** Opening EXERCISE INPUT block **

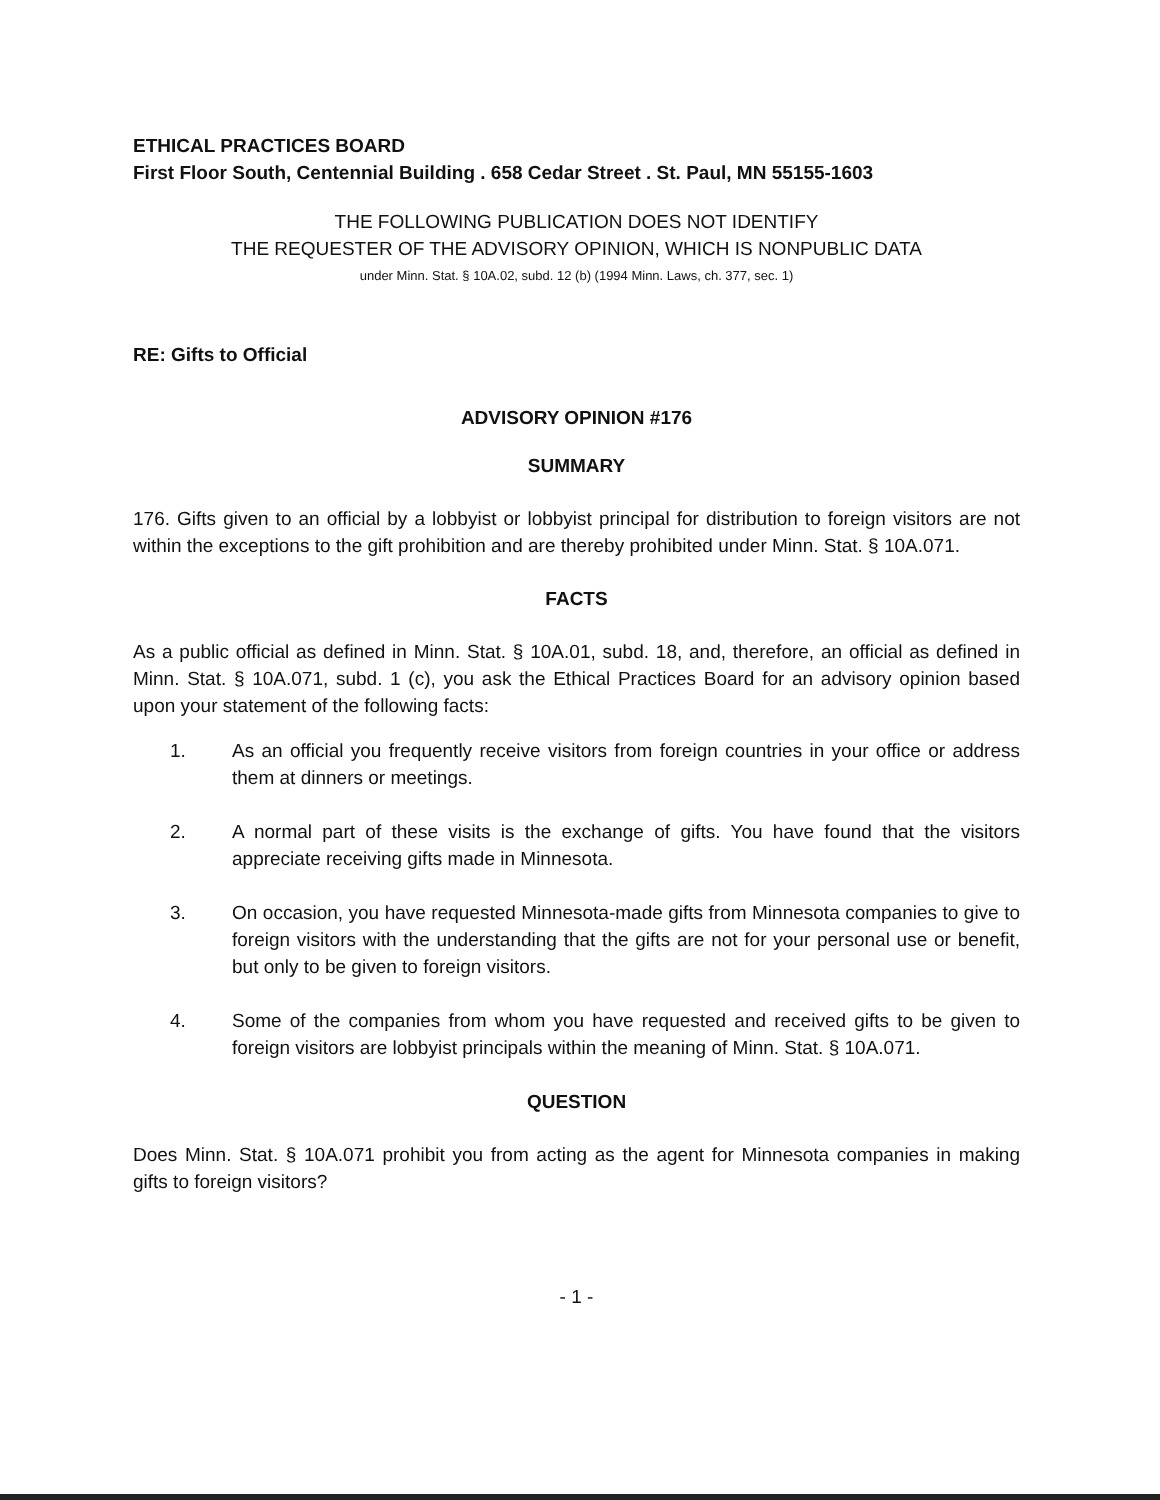ETHICAL PRACTICES BOARD
First Floor South, Centennial Building . 658 Cedar Street . St. Paul, MN 55155-1603
THE FOLLOWING PUBLICATION DOES NOT IDENTIFY
THE REQUESTER OF THE ADVISORY OPINION, WHICH IS NONPUBLIC DATA
under Minn. Stat. § 10A.02, subd. 12 (b) (1994 Minn. Laws, ch. 377, sec. 1)
RE: Gifts to Official
ADVISORY OPINION #176
SUMMARY
176. Gifts given to an official by a lobbyist or lobbyist principal for distribution to foreign visitors are not within the exceptions to the gift prohibition and are thereby prohibited under Minn. Stat. § 10A.071.
FACTS
As a public official as defined in Minn. Stat. § 10A.01, subd. 18, and, therefore, an official as defined in Minn. Stat. § 10A.071, subd. 1 (c), you ask the Ethical Practices Board for an advisory opinion based upon your statement of the following facts:
1. As an official you frequently receive visitors from foreign countries in your office or address them at dinners or meetings.
2. A normal part of these visits is the exchange of gifts. You have found that the visitors appreciate receiving gifts made in Minnesota.
3. On occasion, you have requested Minnesota-made gifts from Minnesota companies to give to foreign visitors with the understanding that the gifts are not for your personal use or benefit, but only to be given to foreign visitors.
4. Some of the companies from whom you have requested and received gifts to be given to foreign visitors are lobbyist principals within the meaning of Minn. Stat. § 10A.071.
QUESTION
Does Minn. Stat. § 10A.071 prohibit you from acting as the agent for Minnesota companies in making gifts to foreign visitors?
- 1 -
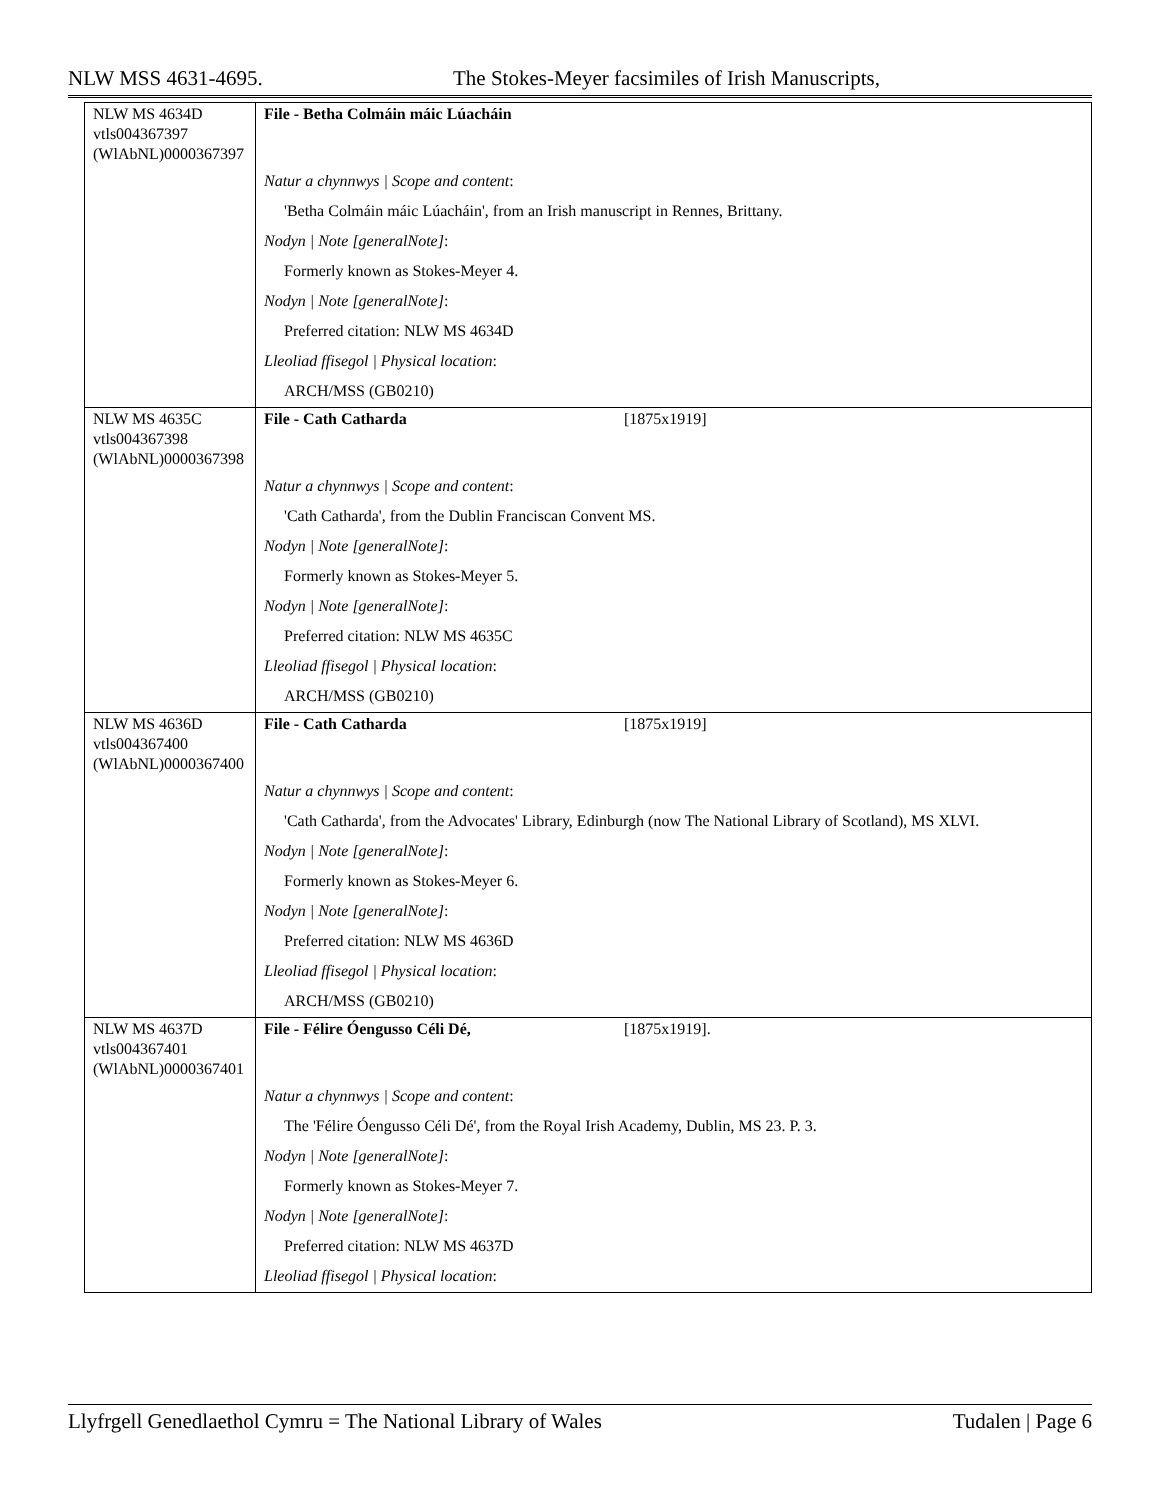NLW MSS 4631-4695. The Stokes-Meyer facsimiles of Irish Manuscripts,
| NLW MS 4634D vtls004367397 (WlAbNL)0000367397 | File - Betha Colmáin máic Lúacháin |
| | Natur a chynnwys / Scope and content : 'Betha Colmáin máic Lúacháin', from an Irish manuscript in Rennes, Brittany. Nodyn / Note [generalNote] : Formerly known as Stokes-Meyer 4. Nodyn / Note [generalNote] : Preferred citation: NLW MS 4634D Lleoliad ffisegol / Physical location : ARCH/MSS (GB0210) |
| NLW MS 4635C vtls004367398 (WlAbNL)0000367398 | File - Cath Catharda [1875x1919] |
| | Natur a chynnwys / Scope and content : 'Cath Catharda', from the Dublin Franciscan Convent MS. Nodyn / Note [generalNote] : Formerly known as Stokes-Meyer 5. Nodyn / Note [generalNote] : Preferred citation: NLW MS 4635C Lleoliad ffisegol / Physical location : ARCH/MSS (GB0210) |
| NLW MS 4636D vtls004367400 (WlAbNL)0000367400 | File - Cath Catharda [1875x1919] |
| | Natur a chynnwys / Scope and content : 'Cath Catharda', from the Advocates' Library, Edinburgh (now The National Library of Scotland), MS XLVI. Nodyn / Note [generalNote] : Formerly known as Stokes-Meyer 6. Nodyn / Note [generalNote] : Preferred citation: NLW MS 4636D Lleoliad ffisegol / Physical location : ARCH/MSS (GB0210) |
| NLW MS 4637D vtls004367401 (WlAbNL)0000367401 | File - Félire Óengusso Céli Dé, [1875x1919]. |
| | Natur a chynnwys / Scope and content : The 'Félire Óengusso Céli Dé', from the Royal Irish Academy, Dublin, MS 23. P. 3. Nodyn / Note [generalNote] : Formerly known as Stokes-Meyer 7. Nodyn / Note [generalNote] : Preferred citation: NLW MS 4637D Lleoliad ffisegol / Physical location : |
Llyfrgell Genedlaethol Cymru = The National Library of Wales Tudalen | Page 6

** Closing EXERCISE INPUT block **

**WHAT THE EXERCISE ASKS**
Within the entries, find all lines holding "lobbyist" and copy each one.

**RESPONSE TO THIS TASK**
176. Gifts given to an official by a lobbyist or lobbyist principal for distribution to foreign visitors are not within the exceptions to the gift prohibition and are thereby prohibited under Minn. Stat. § 10A.071.
4. Some of the companies from whom you have requested and received gifts to be given to foreign visitors are lobbyist principals within the meaning of Minn. Stat. § 10A.071.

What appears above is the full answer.